Required work: A faithful copy is required. Print each line of the data exactly and omit the pictures.

(Records contained in a dataset)
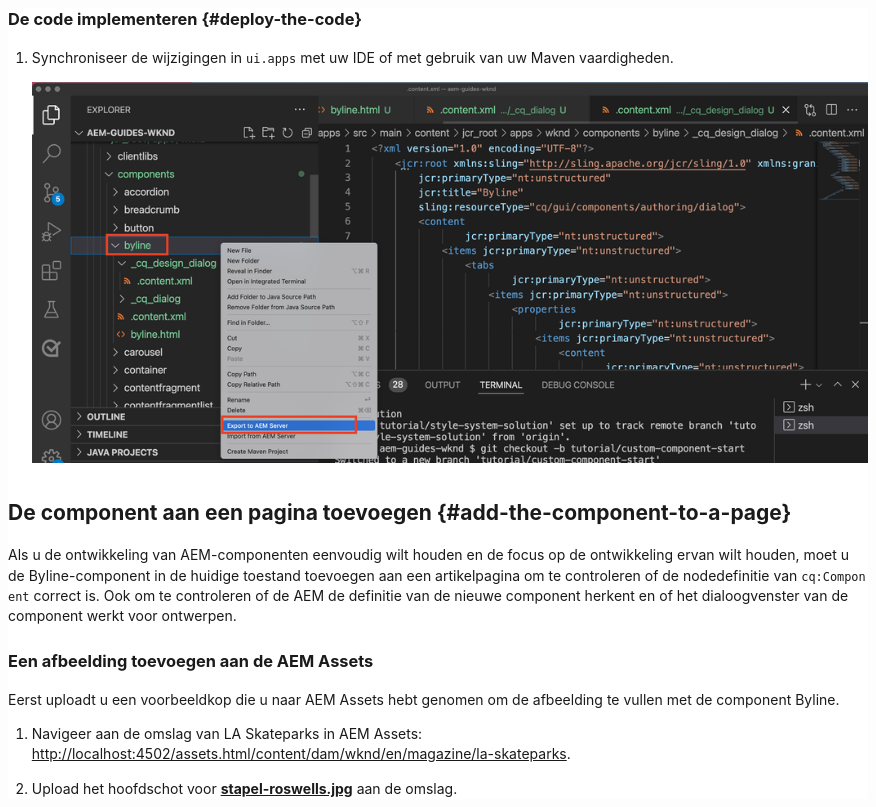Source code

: ### De code implementeren {#deploy-the-code}

1. Synchroniseer de wijzigingen in `ui.apps` met uw IDE of met gebruik van uw Maven vaardigheden.

   ![&#x200B; Uitvoer naar de server van AEM byline component &#x200B;](assets/custom-component/export-byline-component-aem.png)

## De component aan een pagina toevoegen {#add-the-component-to-a-page}

Als u de ontwikkeling van AEM-componenten eenvoudig wilt houden en de focus op de ontwikkeling ervan wilt houden, moet u de Byline-component in de huidige toestand toevoegen aan een artikelpagina om te controleren of de nodedefinitie van `cq:Component` correct is. Ook om te controleren of de AEM de definitie van de nieuwe component herkent en of het dialoogvenster van de component werkt voor ontwerpen.

### Een afbeelding toevoegen aan de AEM Assets

Eerst uploadt u een voorbeeldkop die u naar AEM Assets hebt genomen om de afbeelding te vullen met de component Byline.

1. Navigeer aan de omslag van LA Skateparks in AEM Assets: [&#x200B; http://localhost:4502/assets.html/content/dam/wknd/en/magazine/la-skateparks &#x200B;](http://localhost:4502/assets.html/content/dam/wknd/en/magazine/la-skateparks).

1. Upload het hoofdschot voor **[stapel-roswells.jpg](assets/custom-component/stacey-roswells.jpg)** aan de omslag.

Answer space:
Source code

: ### De code implementeren {#deploy-the-code}

1. Synchroniseer de wijzigingen in `ui.apps` met uw IDE of met gebruik van uw Maven vaardigheden.

   ![&#x200B; Uitvoer naar de server van AEM byline component &#x200B;](assets/custom-component/export-byline-component-aem.png)

## De component aan een pagina toevoegen {#add-the-component-to-a-page}

Als u de ontwikkeling van AEM-componenten eenvoudig wilt houden en de focus op de ontwikkeling ervan wilt houden, moet u de Byline-component in de huidige toestand toevoegen aan een artikelpagina om te controleren of de nodedefinitie van `cq:Component` correct is. Ook om te controleren of de AEM de definitie van de nieuwe component herkent en of het dialoogvenster van de component werkt voor ontwerpen.

### Een afbeelding toevoegen aan de AEM Assets

Eerst uploadt u een voorbeeldkop die u naar AEM Assets hebt genomen om de afbeelding te vullen met de component Byline.

1. Navigeer aan de omslag van LA Skateparks in AEM Assets: [&#x200B; http://localhost:4502/assets.html/content/dam/wknd/en/magazine/la-skateparks &#x200B;](http://localhost:4502/assets.html/content/dam/wknd/en/magazine/la-skateparks).

1. Upload het hoofdschot voor **[stapel-roswells.jpg](assets/custom-component/stacey-roswells.jpg)** aan de omslag.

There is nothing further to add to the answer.